Configure the build environment by selecting a managed Docker image, such as Ubuntu, which includes necessary runtimes like Java and Maven. The build process is defined in a build specification (buildspec) file written in YAML format. This file outlines the steps CodeBuild will take: installing dependencies, preparing the environment, running the build commands, and handling post-build tasks.
The buildspec file specifies phases like install, pre-build, build, and post-build. For example, in the pre-build phase, you might replace database credentials in configuration files. The build phase typically runs commands like mvn install to compile the code. After the build, artifacts are defined and uploaded to an S3 bucket for storage.
Set up CloudWatch Logs to capture and monitor the build process, which helps in troubleshooting any issues. If you encounter errors, such as conflicts with existing roles or policies, resolve them by renaming resources or deleting conflicting ones.
After configuring everything, create the build project and run it to verify that the build process works as expected and produces the necessary artifacts. This setup ensures an automated, efficient build process as part of your CI/CD pipeline.
AWS CI/CD & Code Deploy
We conduct a crucial test on our build job to ensure its functionality before proceeding with integrating all components into a seamless CodePipeline. This test serves as a vital checkpoint to verify that our build job effectively generates the artifact as expected. During this process, we closely monitor the progress of the build job through phase details, allowing us to track each step's execution and identify any potential issues promptly. Additionally, we utilize CloudWatch logs to gain deeper insights into the build process and its outcomes, ensuring thorough monitoring and troubleshooting capabilities.

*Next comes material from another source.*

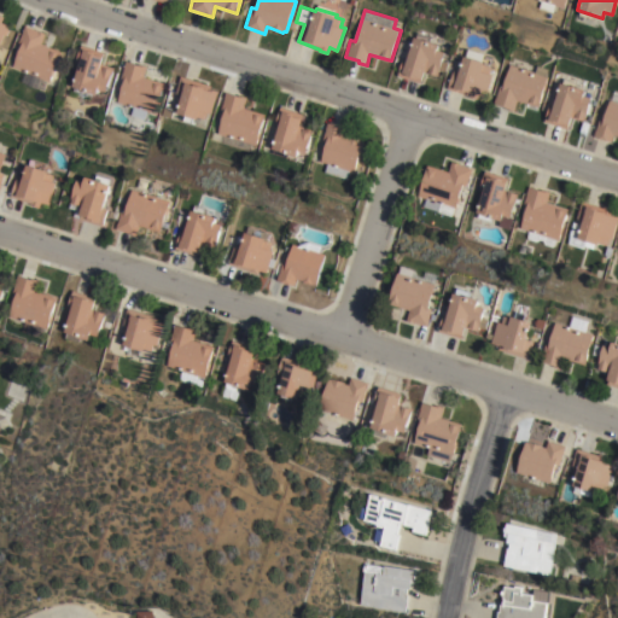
[(0,13),(5,17),(3,22),(10,25),(0,45),(0,13)]
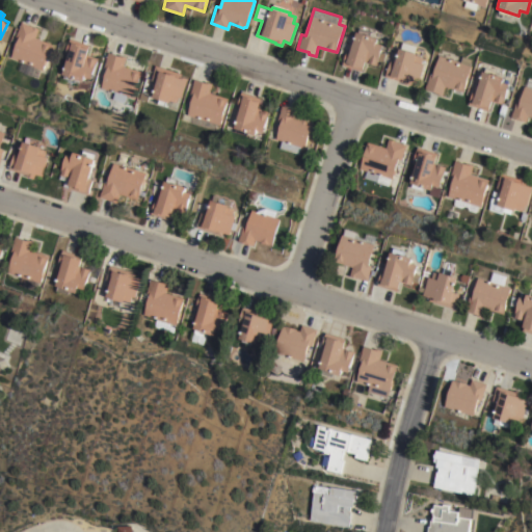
[(42,70),(41,70),(36,79),(17,70),(21,61),(9,56),(18,40),(14,37),(21,21),(38,29),(35,37),(53,45),(43,68),(42,70)]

Once we confirm the successful completion of the build job, we initiate the creation of a CodePipeline, a pivotal component that orchestrates the entire CI/CD workflow. The CodePipeline serves as a comprehensive framework for connecting various stages of our development pipeline, including source code management, build processes, and deployment actions. Within the pipeline configuration, we leverage advanced options such as encryption to bolster security measures and manual approvals to exercise precise control over deployment stages.

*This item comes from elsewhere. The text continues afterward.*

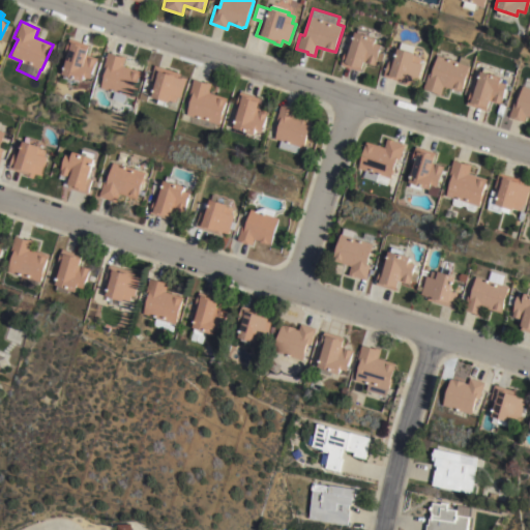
[(378,37),(377,42),(383,43),(377,65),(365,62),(364,67),(362,67),(361,70),(341,65),(345,52),(350,53),(356,31),(378,37)]
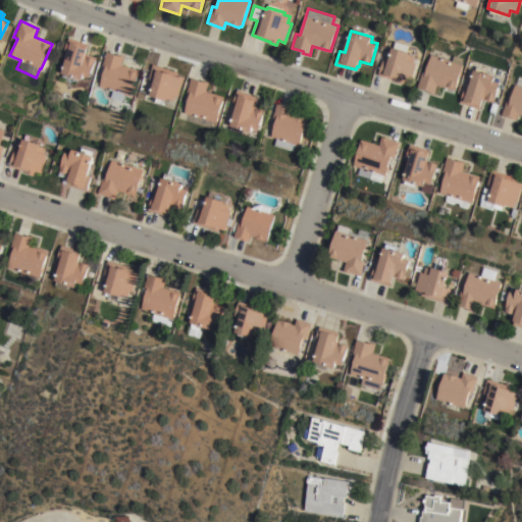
[(82,80),(59,72),(65,51),(64,51),(68,38),(88,44),(87,47),(88,48),(86,54),(96,57),(90,77),(83,75),(82,80)]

As we configure the CodePipeline, we have the flexibility to incorporate additional actions to enhance our workflow. For instance, we can seamlessly integrate unit testing by adding dedicated testing stages within the pipeline flow. Leveraging the capabilities of AWS CodeBuild, we streamline these testing procedures by executing custom commands directly within the build environment. This approach empowers us to conduct comprehensive testing within the CI/CD pipeline, ensuring the reliability and quality of our software releases.
Furthermore, we optimize the efficiency of our pipeline by leveraging CodeBuild's command execution capabilities, which enable us to perform various tasks directly within the build environment. This streamlined approach simplifies complex operations and facilitates seamless integration of additional functionalities, contributing to the overall robustness of our CI/CD workflow.
In conclusion, the integration of our build job into a comprehensive CodePipeline marks a significant milestone in our project, streamlining the CI/CD workflow and enhancing the efficiency of our development processes. Through careful configuration and optimization, we establish a robust foundation for continuous integration and delivery, empowering our team to deliver high-quality software releases with confidence and agility.